Mary Medlicott, Storyteller and Author - Storyworks

Storytelling Starters ~ The value of friendship

 

Pleasure and pain co-exist. One of this week’s great pleasures for me was the bright sunny mornings on several of the days, including this one as I write. Another was getting on with reading George Eliot’s Adam Bede, a book which, despite having been an English student at University, I’ve never read before and which I’m greatly enjoying. But perhaps the greatest highlight of the week was getting to spend a whole long afternoon with a very much-loved friend whom I hadn’t actually seen for a long time.

Sal Tonge lives up in Shropshire. She was visiting London this week in order to attend a kind of audition which, if successful, could provide financial backing for her new show. For Sal is now as much of a performer as a storyteller and she is very much involved in the creation of new shows. But it was in the early days of what became known as the Storytelling Revival that Sal and I first met. I don’t actually remember the particular occasion. Very likely it was connected with me going to perform at the Festival at the Edge which was, of course, a storytelling festival and not far from where Sal lived. What I am sure of, because it’s been a feature of knowing Sal ever since, is the early recognition of how we share so many pleasures, including the delights of the things people say, of being out and about in the world of nature, of making and eating a good supper, of music and children and laughter and, very much, of friendship itself.

Valuing laughter and the pleasures of family and friends is not to deny the pain that life can bring. What is currently happening in Ukraine is so gut-wrenchingly awful that, before it became the huge crisis it now is, I would have found it unimaginable as something that could happen in this modern world. It’s far from being the only war that is going on in the world right now. But, being so much in our newspapers and on our television screens, it has made me very aware – as no other war in my time has done – of what life must have felt like to our parents and their generation as what became the Second World War loomed and grew and became the environment in which they lived.

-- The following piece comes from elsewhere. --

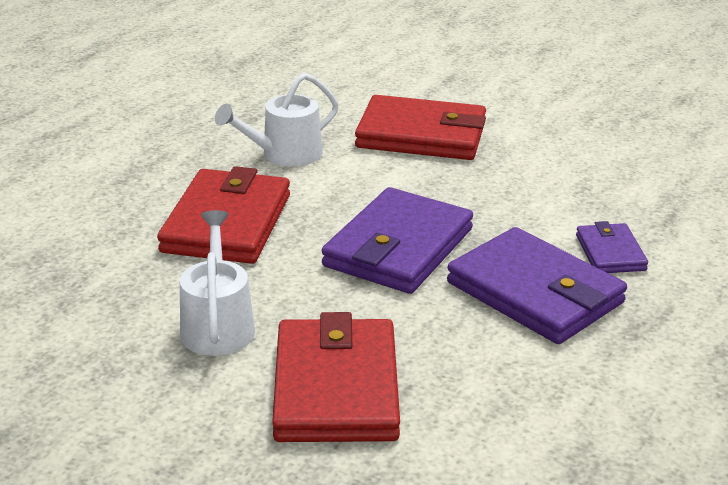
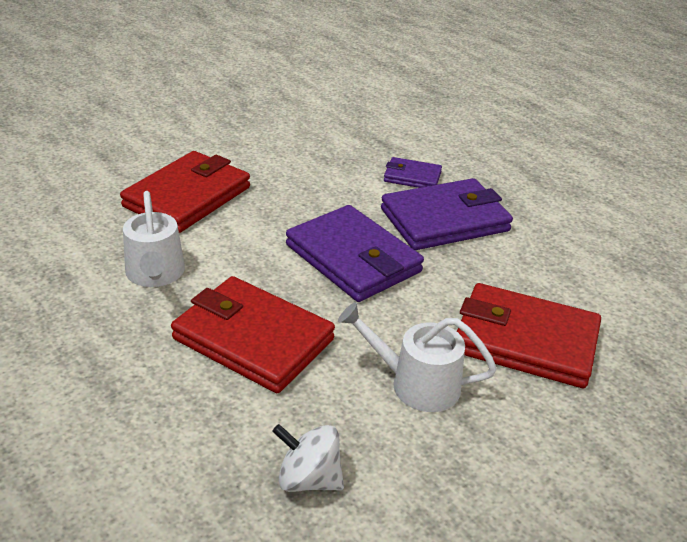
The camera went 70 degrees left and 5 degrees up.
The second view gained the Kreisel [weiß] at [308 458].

What’s to be done? It seems that there are persons in this world – persons such as Putin? – who value power over lands and populations more than peace and what peace gives. But despite the Putins, or perhaps because of what we learn in consequence of people like him, it has to be true  that the rest of us must never forget what friendship is and how much it means.

PS: Of course there had to be photographs during Sal’s visit. So the picture today is one Paul took then.